Currently, some species of Sapindaceae are important fruit crops worldwide. The Huaya India (Meliccocus oliviformis, Sapindaceae) is a neglected Neotropical fruit tree consumed locally in the Maya Lowlands of Mexico, where it exists in both wild and domesticated forms. Our objective was to evaluate the genetic diversity of the Huaya India in its possible domestication area and thus generate knowledge that serves as the basis for a commercial management. A total of 450 individuals collected from 15 natural vegetation sites and 15 Maya villages, were characterized using nine microsatellite loci and population genetics approaches were applied.

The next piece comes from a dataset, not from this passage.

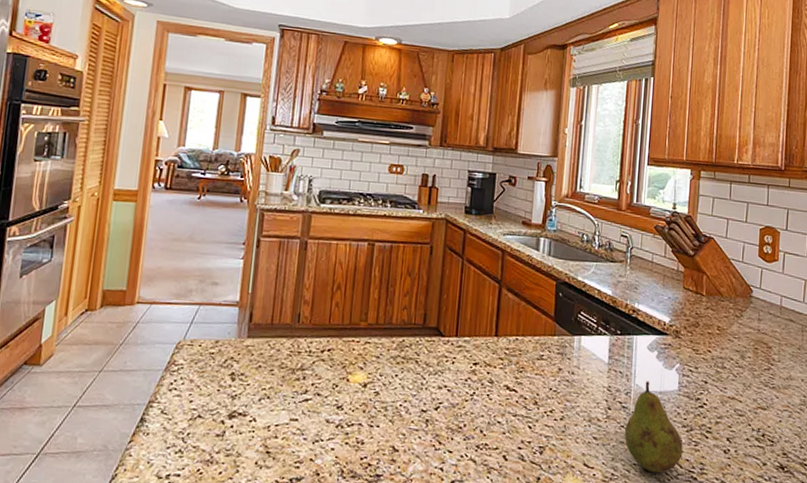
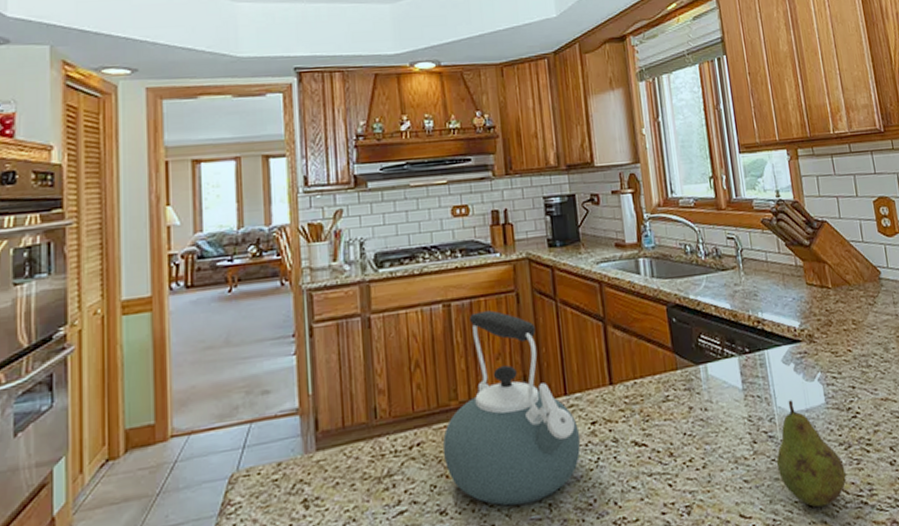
kettle: none [347,255,463,416] -> present [442,310,581,506]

STRUCTURE, Neighbor-Joining and PCoA analyses suggested the existence of three main groups: 1) one composed by 14 natural vegetation sites, 2) one integrated by 10 Maya villages plus one natural vegetation site, 3) one composed by five Maya villages. At the species level, genetic differentiation was high (FST = 0.562) and gene flow was low (Nm = 0.395); between genetic groups, differentiation was low and gene flow was high. Genetic diversity was low at the level species (HE = 0.19) and higher in the group composed for only natural vegetation sites. When we considered only two groups (natural vegetation sites vs Maya villages) to explore a possible bottleneck as a consequence of human management, the natural vegetation sites showed higher, and significant, genetic diversity (HE = 0.231) than the Maya villages (HE = 0.152). This study can serve as a basis to develop management strategies for Huaya India in the Maya Lowlands of Mexico, but without compromising its conservation.